Nokia today announced the opening of its long-awaited Ovi Store. In a press release, Nokia said its Ovi Store is available globally to an estimated 50 million Nokia device owners across more than 50 Nokia devices, including the forthcoming flagship device, the Nokia N97.
While the Ovi store is available on-deck with carriers in Australia, Singapore, Spain, Italy, Germany, Russia Ireland and the United Kingdom, it will not be immediately available through any carrier in the United States. However, AT&T did announce that it will make the Ovi Store available to its customers later this year, putting the Ovi store in parallel competition with Apple’s App Store. For now users in the United States can access the store online or on their mobile devices via store.ovi.mobi.
Nokia has long been criticized for its reluctance to partner with U.S. carriers, preferring to release its devices and services internationally before bringing them to the United States. Many say this is the reason Nokia’s sales have fallen off in the United States over the past few years. This year, Nokia has vowed to change that model, working more closely with North American carriers.
Roger Entner, senior vice president of communications for Nielsen IAG, said it’s unfortunate that Nokia thus far has failed in communicating better with carriers in the United States but also expressed some hope that things will get better. “On the devices, they’re really upsetting AT&T by not launching at the same time in the United States, but the carriers have voiced their disappointment to [Nokia], and I think things will improve,” he said.
When asked about the Ovi Store opening, Entner was less than enthusiastic. He isn’t exactly wooed by the proliferation of application stores to begin with. In fact, he’s rather bemused by those rushing to duplicate Apple’s success. Entner said the App Store is so fundamentally different than anything else on the market that it will be next to impossible to duplicate.
“I think the expectations for app stores are a lot of wishful thinking. Apple’s App Store is an app store that’s made for one SKU, and it’s an app store for a device that the developer is madly in love with,” Entner said.
Not only are the quality of the apps at the App Store superior to anything else on the market, but the prices are better, too, he said. “Compare prices between an iPhone app and the identical app from another carrier or store.
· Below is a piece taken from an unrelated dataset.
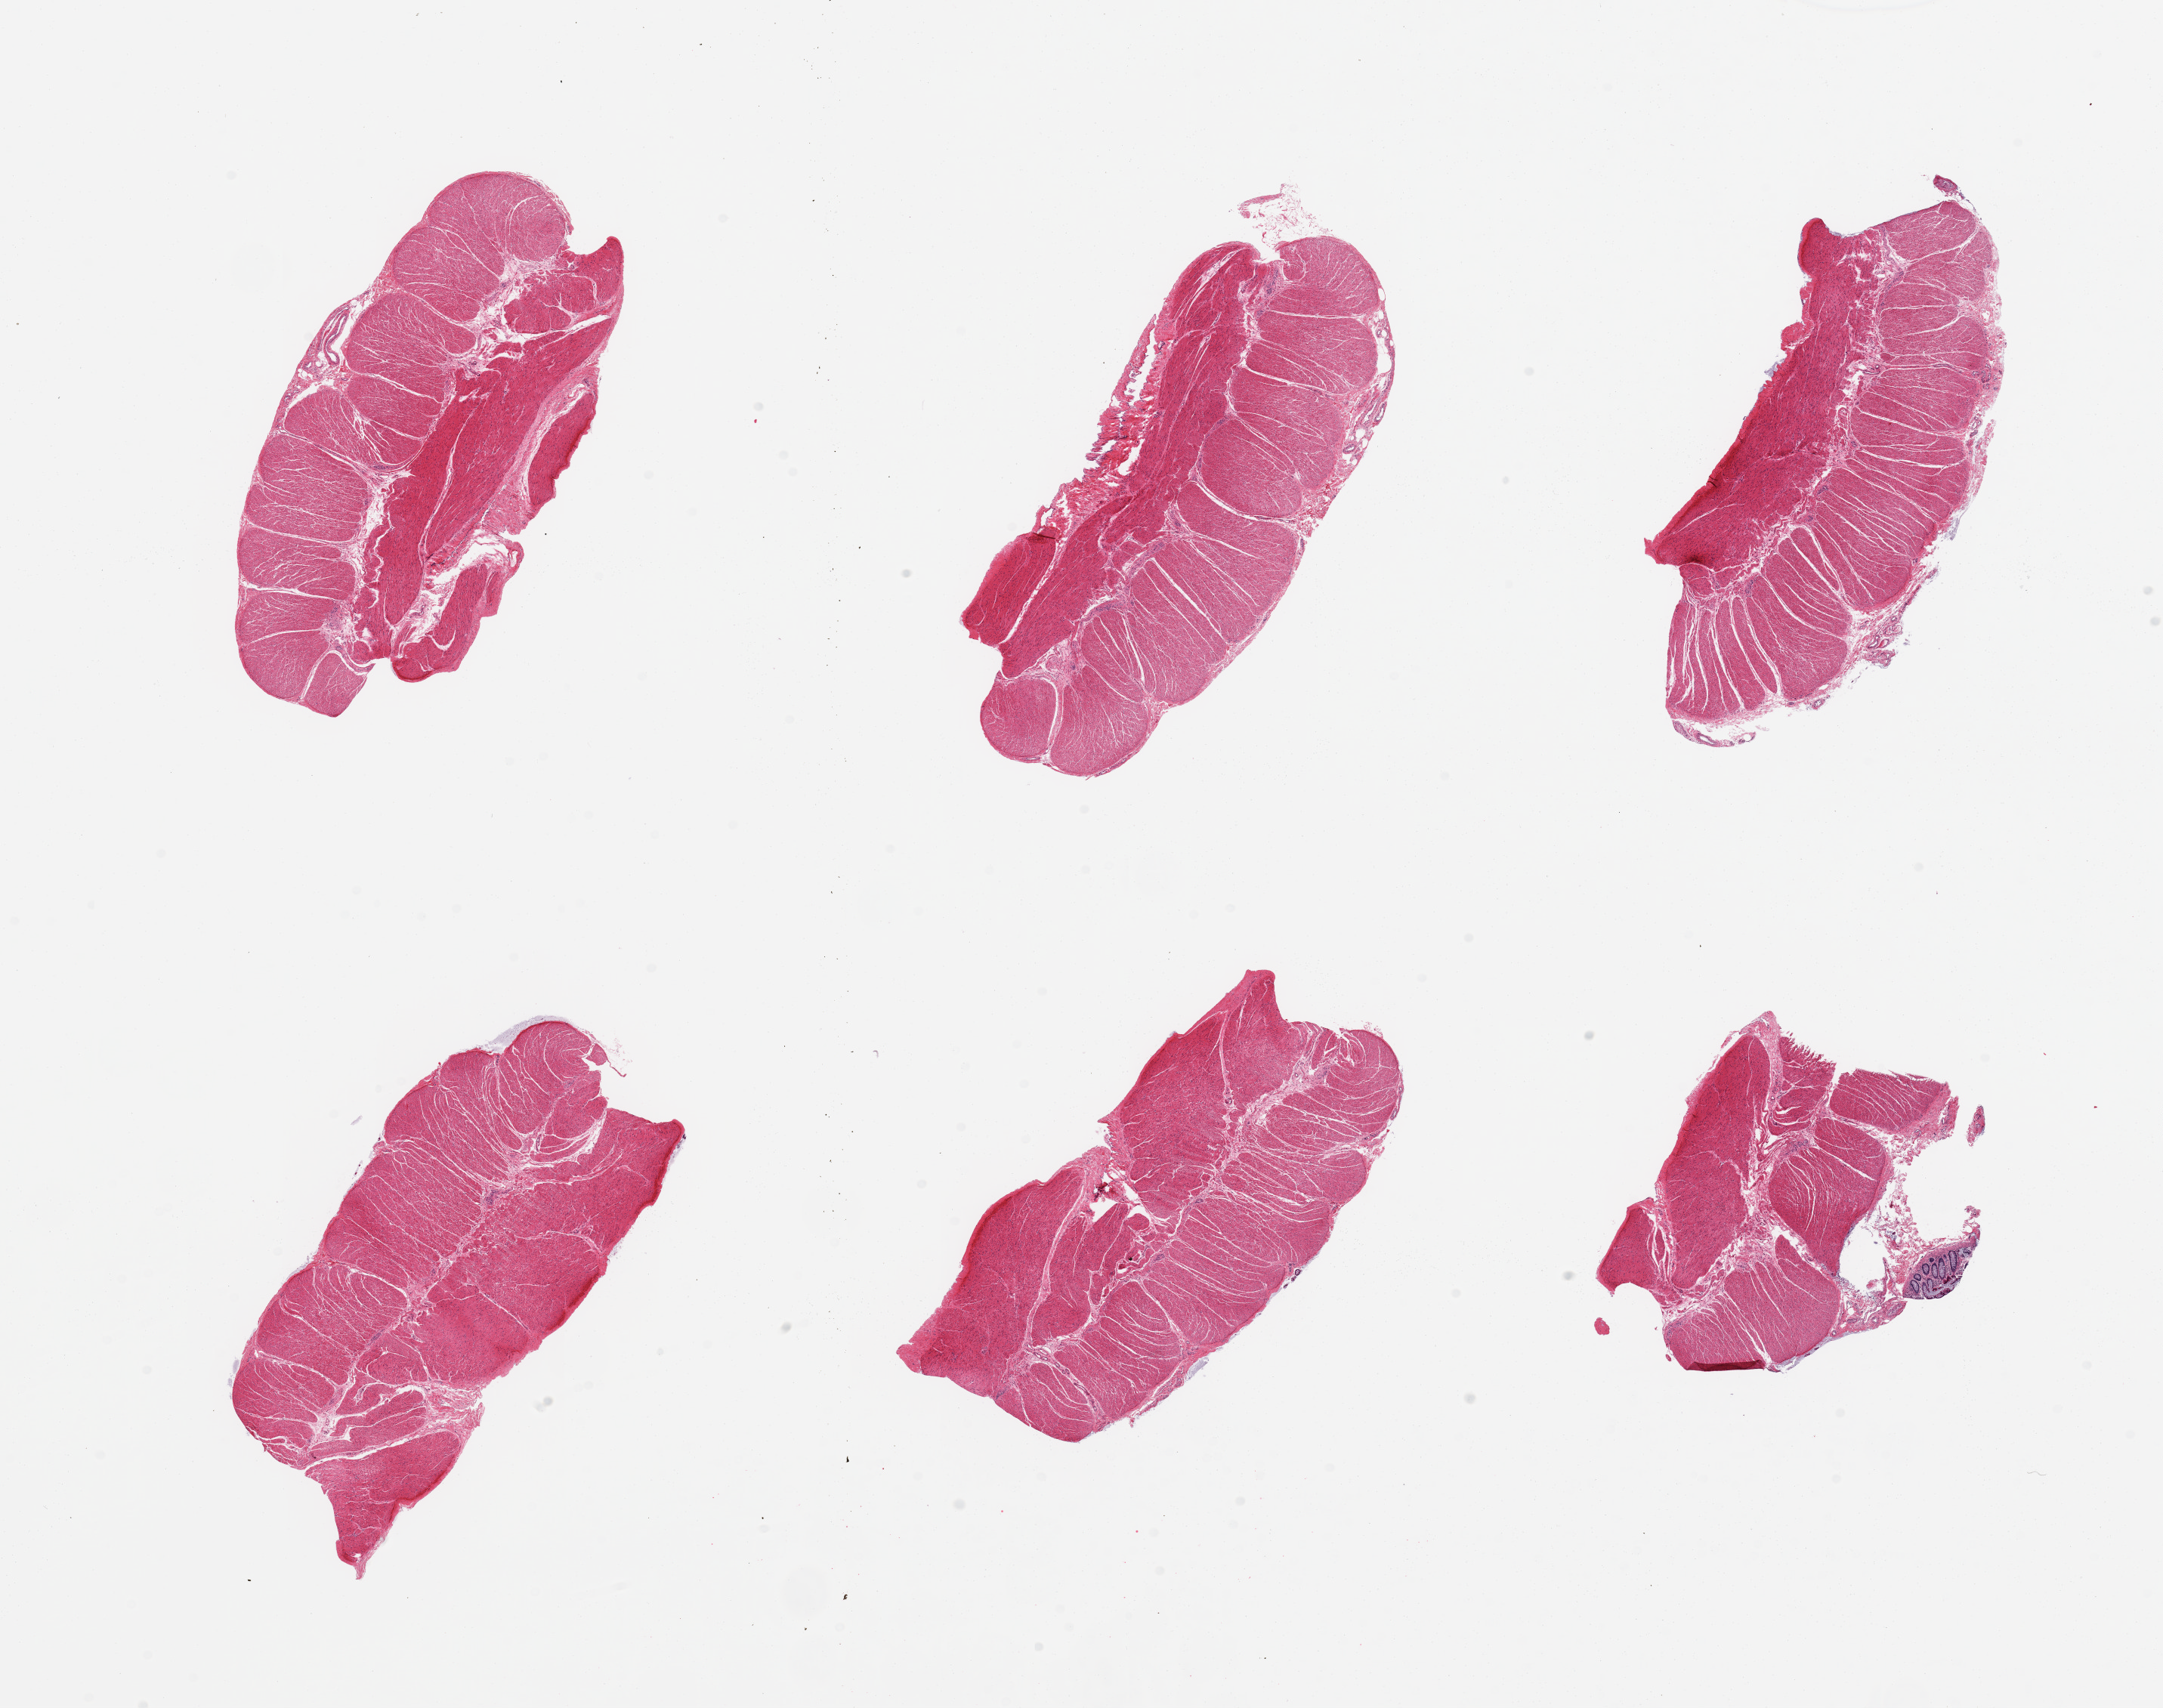
Whole-slide image, haematoxylin and eosin stain — a low-resolution overview of the entire scanned area, about 22.6 x 17.9 mm (slide scanned at 20x), PAXgene-fixed paraffin-embedded (PFPE) section, sampled site (target tissue): sigmoid colon, donor tissue sample. Donor sex: female.
• pathologist's review note for this sample: 6 pieces; target muscularis with small strip of residual mucosa on 1 piece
You will find in general that the iPhone app is way better and costs way less. No wonder it’s selling. If I have the choice between a so-so implementation for 6 bucks and a beautifully executed app for 3 bucks, which do you think I’d choose?”
Entner said the case of app stores is one where people take a specific example and generalize it. “Just because Einstein was able to come up with a theory of relativity doesn’t mean that the rest of us are going to be able to do so,” he said.
Early morning reviews of the Ovi store could be proving Entner right. A report from TechCrunch.com called the opening a “complete disaster.” In fact, the site operated so poorly that it prompted a public statement from the Ovi team that apologized for disruptions due to “extraordinarily high spikes of traffic that resulted in some performance issues for users accessing store.ovi.com. and store.ovi.mobi.”